[Items from a data source]
- - -
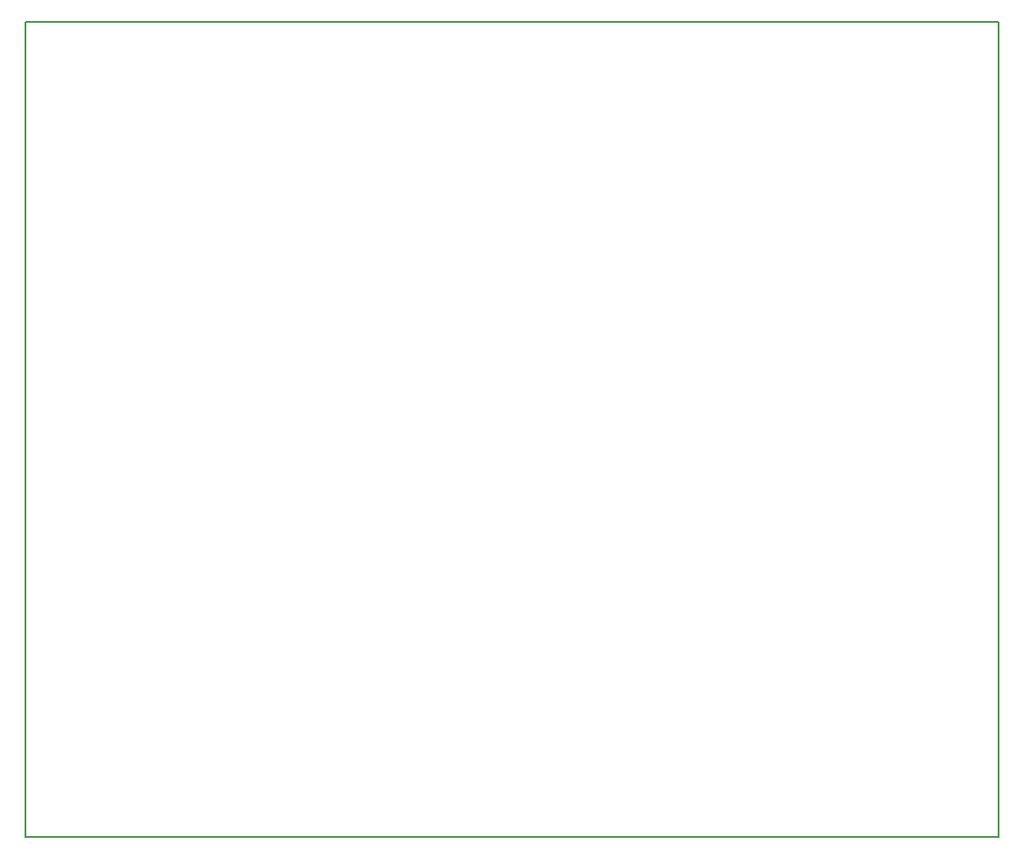
<source format=gbr>
G04 #@! TF.GenerationSoftware,KiCad,Pcbnew,(5.1.5)-3*
G04 #@! TF.CreationDate,2020-06-25T14:16:08-04:00*
G04 #@! TF.ProjectId,DC-Supply-170V-v1,44432d53-7570-4706-9c79-2d313730562d,rev?*
G04 #@! TF.SameCoordinates,Original*
G04 #@! TF.FileFunction,Profile,NP*
%FSLAX46Y46*%
G04 Gerber Fmt 4.6, Leading zero omitted, Abs format (unit mm)*
G04 Created by KiCad (PCBNEW (5.1.5)-3) date 2020-06-25 14:16:08*
%MOMM*%
%LPD*%
G04 APERTURE LIST*
%ADD10C,0.200000*%
G04 APERTURE END LIST*
D10*
X167640000Y-40640000D02*
X73660000Y-40640000D01*
X167640000Y-119380000D02*
X167640000Y-40640000D01*
X73660000Y-119380000D02*
X167640000Y-119380000D01*
X73660000Y-40640000D02*
X73660000Y-119380000D01*
M02*

</source>
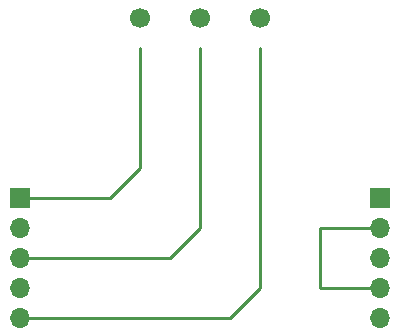
<source format=gbl>
%TF.GenerationSoftware,KiCad,Pcbnew,7.0.2*%
%TF.CreationDate,2023-06-02T21:02:53+10:00*%
%TF.ProjectId,potentiometer-carrier-board,706f7465-6e74-4696-9f6d-657465722d63,rev?*%
%TF.SameCoordinates,Original*%
%TF.FileFunction,Copper,L2,Bot*%
%TF.FilePolarity,Positive*%
%FSLAX46Y46*%
G04 Gerber Fmt 4.6, Leading zero omitted, Abs format (unit mm)*
G04 Created by KiCad (PCBNEW 7.0.2) date 2023-06-02 21:02:53*
%MOMM*%
%LPD*%
G01*
G04 APERTURE LIST*
%TA.AperFunction,ComponentPad*%
%ADD10R,1.700000X1.700000*%
%TD*%
%TA.AperFunction,ComponentPad*%
%ADD11O,1.700000X1.700000*%
%TD*%
%TA.AperFunction,ComponentPad*%
%ADD12C,1.700000*%
%TD*%
%TA.AperFunction,Conductor*%
%ADD13C,0.250000*%
%TD*%
G04 APERTURE END LIST*
D10*
%TO.P,J1,1,Pin_1*%
%TO.N,Net-(J1-Pin_1)*%
X48260000Y-63500000D03*
D11*
%TO.P,J1,2,Pin_2*%
%TO.N,Net-(J1-Pin_2)*%
X48260000Y-66040000D03*
%TO.P,J1,3,Pin_3*%
%TO.N,Net-(J1-Pin_3)*%
X48260000Y-68580000D03*
%TO.P,J1,4,Pin_4*%
%TO.N,Net-(J1-Pin_2)*%
X48260000Y-71120000D03*
%TO.P,J1,5,Pin_5*%
%TO.N,Net-(J1-Pin_5)*%
X48260000Y-73660000D03*
%TD*%
D10*
%TO.P,J2,1,Pin_1*%
%TO.N,Net-(J1-Pin_1)*%
X78740000Y-63500000D03*
D11*
%TO.P,J2,2,Pin_2*%
%TO.N,Net-(J1-Pin_2)*%
X78740000Y-66040000D03*
%TO.P,J2,3,Pin_3*%
%TO.N,Net-(J1-Pin_3)*%
X78740000Y-68580000D03*
%TO.P,J2,4,Pin_4*%
%TO.N,Net-(J1-Pin_2)*%
X78740000Y-71120000D03*
%TO.P,J2,5,Pin_5*%
%TO.N,Net-(J1-Pin_5)*%
X78740000Y-73660000D03*
%TD*%
D12*
%TO.P,J3,1,Pin_1*%
%TO.N,Net-(J1-Pin_1)*%
X58420000Y-48260000D03*
%TO.P,J3,2,Pin_2*%
%TO.N,Net-(J1-Pin_3)*%
X63500000Y-48260000D03*
%TO.P,J3,3,Pin_3*%
%TO.N,Net-(J1-Pin_5)*%
X68580000Y-48260000D03*
%TD*%
D13*
%TO.N,Net-(J1-Pin_1)*%
X58420000Y-60960000D02*
X58420000Y-50800000D01*
X48260000Y-63500000D02*
X55880000Y-63500000D01*
X55880000Y-63500000D02*
X58420000Y-60960000D01*
%TO.N,Net-(J1-Pin_2)*%
X73660000Y-71120000D02*
X78740000Y-71120000D01*
X73660000Y-66040000D02*
X73660000Y-71120000D01*
X78740000Y-66040000D02*
X73660000Y-66040000D01*
%TO.N,Net-(J1-Pin_3)*%
X60960000Y-68580000D02*
X63500000Y-66040000D01*
X63500000Y-66040000D02*
X63500000Y-50800000D01*
X48260000Y-68580000D02*
X60960000Y-68580000D01*
%TO.N,Net-(J1-Pin_5)*%
X66040000Y-73660000D02*
X68580000Y-71120000D01*
X68580000Y-71120000D02*
X68580000Y-50800000D01*
X48260000Y-73660000D02*
X66040000Y-73660000D01*
%TD*%
M02*

</source>
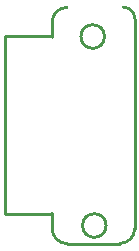
<source format=gm1>
G04*
G04 #@! TF.GenerationSoftware,Altium Limited,Altium Designer,21.8.1 (53)*
G04*
G04 Layer_Color=16711935*
%FSLAX25Y25*%
%MOIN*%
G70*
G04*
G04 #@! TF.SameCoordinates,C2174058-73BF-4598-9A41-64E146E9FC4E*
G04*
G04*
G04 #@! TF.FilePolarity,Positive*
G04*
G01*
G75*
%ADD12C,0.01000*%
D12*
X150000Y93500D02*
G03*
X155000Y98500I0J5000D01*
G01*
X127500Y103500D02*
G03*
X127441Y103441I0J-59D01*
G01*
X145437Y99500D02*
G03*
X145437Y99500I-3937J0D01*
G01*
X127441Y98470D02*
G03*
X132411Y93500I4970J0D01*
G01*
X127500Y162500D02*
G03*
X127445Y162555I-55J0D01*
G01*
X132445Y172240D02*
G03*
X127445Y167240I0J-5000D01*
G01*
X155000Y168500D02*
G03*
X151260Y172240I-3740J0D01*
G01*
X144937Y162500D02*
G03*
X144937Y162500I-3937J0D01*
G01*
X111693Y103500D02*
X127500D01*
X127441Y98470D02*
Y103441D01*
X132411Y93500D02*
X150000D01*
X111693Y103500D02*
Y162555D01*
X155000Y98500D02*
Y168500D01*
X127500Y162500D02*
Y167240D01*
X127445Y162555D02*
Y167240D01*
X111693Y162555D02*
X127445D01*
M02*

</source>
- - -
Exercise prompt: With the pictures removed, return the data above word for word.

Final answer:
<source format=gbr>
G04 #@! TF.GenerationSoftware,KiCad,Pcbnew,(5.1.5)-3*
G04 #@! TF.CreationDate,2020-06-25T14:16:08-04:00*
G04 #@! TF.ProjectId,DC-Supply-170V-v1,44432d53-7570-4706-9c79-2d313730562d,rev?*
G04 #@! TF.SameCoordinates,Original*
G04 #@! TF.FileFunction,Profile,NP*
%FSLAX46Y46*%
G04 Gerber Fmt 4.6, Leading zero omitted, Abs format (unit mm)*
G04 Created by KiCad (PCBNEW (5.1.5)-3) date 2020-06-25 14:16:08*
%MOMM*%
%LPD*%
G04 APERTURE LIST*
%ADD10C,0.200000*%
G04 APERTURE END LIST*
D10*
X167640000Y-40640000D02*
X73660000Y-40640000D01*
X167640000Y-119380000D02*
X167640000Y-40640000D01*
X73660000Y-119380000D02*
X167640000Y-119380000D01*
X73660000Y-40640000D02*
X73660000Y-119380000D01*
M02*

</source>
<source format=gbl>
%TF.GenerationSoftware,KiCad,Pcbnew,7.0.2*%
%TF.CreationDate,2023-06-02T21:02:53+10:00*%
%TF.ProjectId,potentiometer-carrier-board,706f7465-6e74-4696-9f6d-657465722d63,rev?*%
%TF.SameCoordinates,Original*%
%TF.FileFunction,Copper,L2,Bot*%
%TF.FilePolarity,Positive*%
%FSLAX46Y46*%
G04 Gerber Fmt 4.6, Leading zero omitted, Abs format (unit mm)*
G04 Created by KiCad (PCBNEW 7.0.2) date 2023-06-02 21:02:53*
%MOMM*%
%LPD*%
G01*
G04 APERTURE LIST*
%TA.AperFunction,ComponentPad*%
%ADD10R,1.700000X1.700000*%
%TD*%
%TA.AperFunction,ComponentPad*%
%ADD11O,1.700000X1.700000*%
%TD*%
%TA.AperFunction,ComponentPad*%
%ADD12C,1.700000*%
%TD*%
%TA.AperFunction,Conductor*%
%ADD13C,0.250000*%
%TD*%
G04 APERTURE END LIST*
D10*
%TO.P,J1,1,Pin_1*%
%TO.N,Net-(J1-Pin_1)*%
X48260000Y-63500000D03*
D11*
%TO.P,J1,2,Pin_2*%
%TO.N,Net-(J1-Pin_2)*%
X48260000Y-66040000D03*
%TO.P,J1,3,Pin_3*%
%TO.N,Net-(J1-Pin_3)*%
X48260000Y-68580000D03*
%TO.P,J1,4,Pin_4*%
%TO.N,Net-(J1-Pin_2)*%
X48260000Y-71120000D03*
%TO.P,J1,5,Pin_5*%
%TO.N,Net-(J1-Pin_5)*%
X48260000Y-73660000D03*
%TD*%
D10*
%TO.P,J2,1,Pin_1*%
%TO.N,Net-(J1-Pin_1)*%
X78740000Y-63500000D03*
D11*
%TO.P,J2,2,Pin_2*%
%TO.N,Net-(J1-Pin_2)*%
X78740000Y-66040000D03*
%TO.P,J2,3,Pin_3*%
%TO.N,Net-(J1-Pin_3)*%
X78740000Y-68580000D03*
%TO.P,J2,4,Pin_4*%
%TO.N,Net-(J1-Pin_2)*%
X78740000Y-71120000D03*
%TO.P,J2,5,Pin_5*%
%TO.N,Net-(J1-Pin_5)*%
X78740000Y-73660000D03*
%TD*%
D12*
%TO.P,J3,1,Pin_1*%
%TO.N,Net-(J1-Pin_1)*%
X58420000Y-48260000D03*
%TO.P,J3,2,Pin_2*%
%TO.N,Net-(J1-Pin_3)*%
X63500000Y-48260000D03*
%TO.P,J3,3,Pin_3*%
%TO.N,Net-(J1-Pin_5)*%
X68580000Y-48260000D03*
%TD*%
D13*
%TO.N,Net-(J1-Pin_1)*%
X58420000Y-60960000D02*
X58420000Y-50800000D01*
X48260000Y-63500000D02*
X55880000Y-63500000D01*
X55880000Y-63500000D02*
X58420000Y-60960000D01*
%TO.N,Net-(J1-Pin_2)*%
X73660000Y-71120000D02*
X78740000Y-71120000D01*
X73660000Y-66040000D02*
X73660000Y-71120000D01*
X78740000Y-66040000D02*
X73660000Y-66040000D01*
%TO.N,Net-(J1-Pin_3)*%
X60960000Y-68580000D02*
X63500000Y-66040000D01*
X63500000Y-66040000D02*
X63500000Y-50800000D01*
X48260000Y-68580000D02*
X60960000Y-68580000D01*
%TO.N,Net-(J1-Pin_5)*%
X66040000Y-73660000D02*
X68580000Y-71120000D01*
X68580000Y-71120000D02*
X68580000Y-50800000D01*
X48260000Y-73660000D02*
X66040000Y-73660000D01*
%TD*%
M02*

</source>
<source format=gm1>
G04*
G04 #@! TF.GenerationSoftware,Altium Limited,Altium Designer,21.8.1 (53)*
G04*
G04 Layer_Color=16711935*
%FSLAX25Y25*%
%MOIN*%
G70*
G04*
G04 #@! TF.SameCoordinates,C2174058-73BF-4598-9A41-64E146E9FC4E*
G04*
G04*
G04 #@! TF.FilePolarity,Positive*
G04*
G01*
G75*
%ADD12C,0.01000*%
D12*
X150000Y93500D02*
G03*
X155000Y98500I0J5000D01*
G01*
X127500Y103500D02*
G03*
X127441Y103441I0J-59D01*
G01*
X145437Y99500D02*
G03*
X145437Y99500I-3937J0D01*
G01*
X127441Y98470D02*
G03*
X132411Y93500I4970J0D01*
G01*
X127500Y162500D02*
G03*
X127445Y162555I-55J0D01*
G01*
X132445Y172240D02*
G03*
X127445Y167240I0J-5000D01*
G01*
X155000Y168500D02*
G03*
X151260Y172240I-3740J0D01*
G01*
X144937Y162500D02*
G03*
X144937Y162500I-3937J0D01*
G01*
X111693Y103500D02*
X127500D01*
X127441Y98470D02*
Y103441D01*
X132411Y93500D02*
X150000D01*
X111693Y103500D02*
Y162555D01*
X155000Y98500D02*
Y168500D01*
X127500Y162500D02*
Y167240D01*
X127445Y162555D02*
Y167240D01*
X111693Y162555D02*
X127445D01*
M02*

</source>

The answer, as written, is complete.